Although geothermal mine energy is successfully used at some places within the UK and outside (notably the city of Heerlen, The Netherlands), the associated research is still very much in development. Developing a new mine energy site requires drilling boreholes, abstracting water from and returning it to the subsurface. Anticipated uptake in the development of mine energy systems means that there is the potential for interference between adjacent systems which may impact upon energy recovery and system longevity. Therefore, numerical modelling of mine flow and associated heat exchange is an essential first stage for the successful deployment of these geothermal mine systems.

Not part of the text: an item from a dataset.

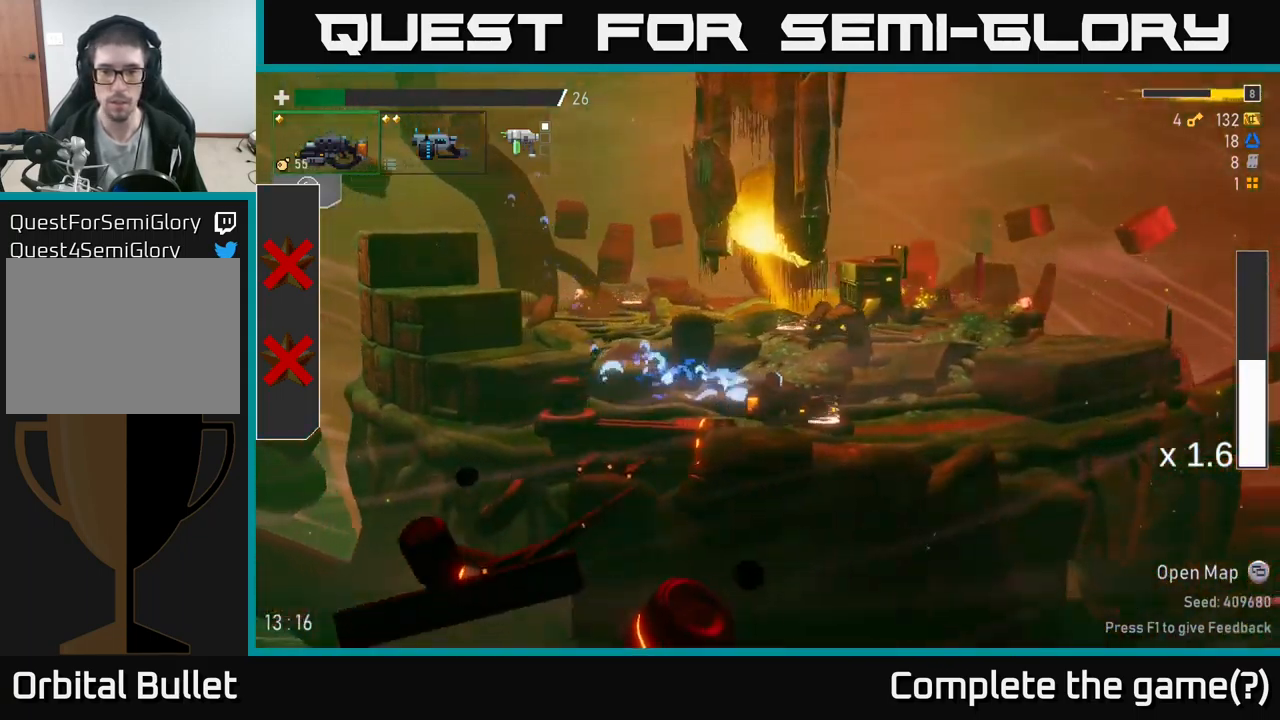
{"buttons": [], "left_stick": "right", "right_stick": "center", "events": [[34, "Y", "down"], [150, "Y", "up"]]}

This project envisions significant interaction and collaboration with local private and public stakeholders (such as the Coal Authority) and local county councils. Such interaction will ensure that the significant local expertise skills will be embedded in the project. This interaction is also vital for access of regional flow and mine plan data to constrain models and testing of model results and calibration against real systems.

The heat exchange between mine water and the regional subsurface will be investigated using numerical modelling techniques. Energy recovery relies upon removal of heat from abstracted mine water and re-injection of cooled mine water without short-circuiting occurring between these wells. This research will investigate the hypothesis that temperature exchange between host rock and groundwater influences potential energy recovery from the mine water system. The mined subsurface can be thought of as an anthropogenically enhanced aquifer hence the development of bespoke models is required to better understand the thermal and hydrogeological behaviour of mine energy systems. Modelling of such systems will be done using a combination of existing software (such as the groundwater software package Modflow) and user-written software that will target fluid flow through abandoned mines and associated geothermal energy exchange.

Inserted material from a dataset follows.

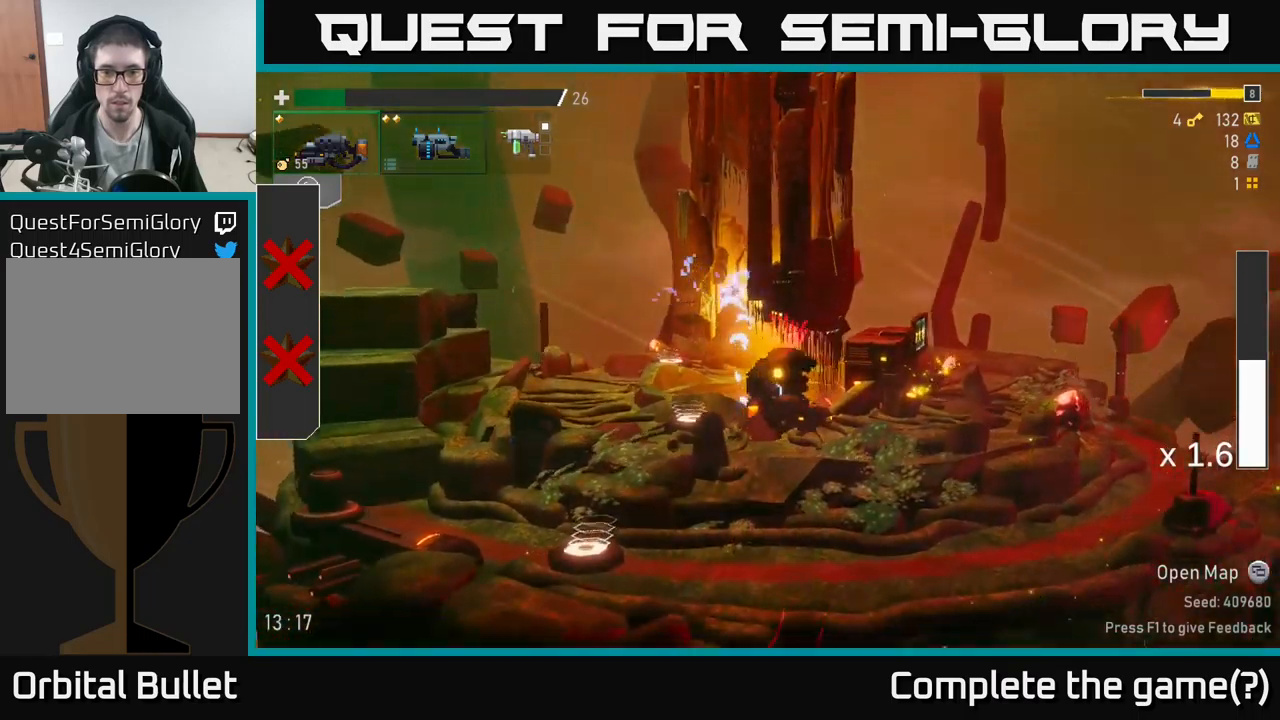
{"buttons": ["R2"], "left_stick": "left", "right_stick": "center", "events": [[283, "left_stick", "left"], [333, "R2", "down"]]}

The newly set-up UK NERC Geoenergy Observatory in Glasgow will be used as a test site and calibration of the numerical models against real data. Once calibrated, the models will be applied to potential future mine geothermal sites in the region such as the Louisa Leisure Centre Stanley where test drilling is underway and a planned large heat network in County Durham. Where suitable data from ongoing Coal Authority pumping operations will also be used for model development and testing.

Project Timeline

Year 1

Literature study, data and knowledge exchange with regional institutes, county councils and the Coal Authority, training in numerical modelling, and setting up and testing of first models; training in project specific and transferable skills.

Year 2

Further code development and application to targeted test sites; writing of first academic publication; industrial secondment to enhance skill set and future employability.

Year 3

Collect scientific results that will be written up in the form of several scientific publications; these will be combined with further chapters to integrate into a first draft of the PhD thesis.

Year 3.5

completion of thesis and final submission of scientific manuscripts.

Training
& Skills

The student will become part of a vibrant research culture in the department of Earth Sciences, in which ~70 PhD students work on a wide range of Earth Science research projects. In particular, Geoenergy, Environmental Science, and Computational Geoscience form major research clusters in the department of Earth Sciences, and have dedicated group meetings and seminars. The PhD student will become an active member of these research communities. The student may also be eligible to join the Centre for Doctoral Training in Energy which would facilitate access to a range of additional training activities such as lectures and site visits. We would also encourage the student to engage with our research institutes, specifically Durham Energy Institute (DEI). DEI also provides the opportunity to engage in networking with other energy researchers and energy professionals involved with industry, policy and governance and opportunities for the student to engage with outreach events, competitions and public lectures.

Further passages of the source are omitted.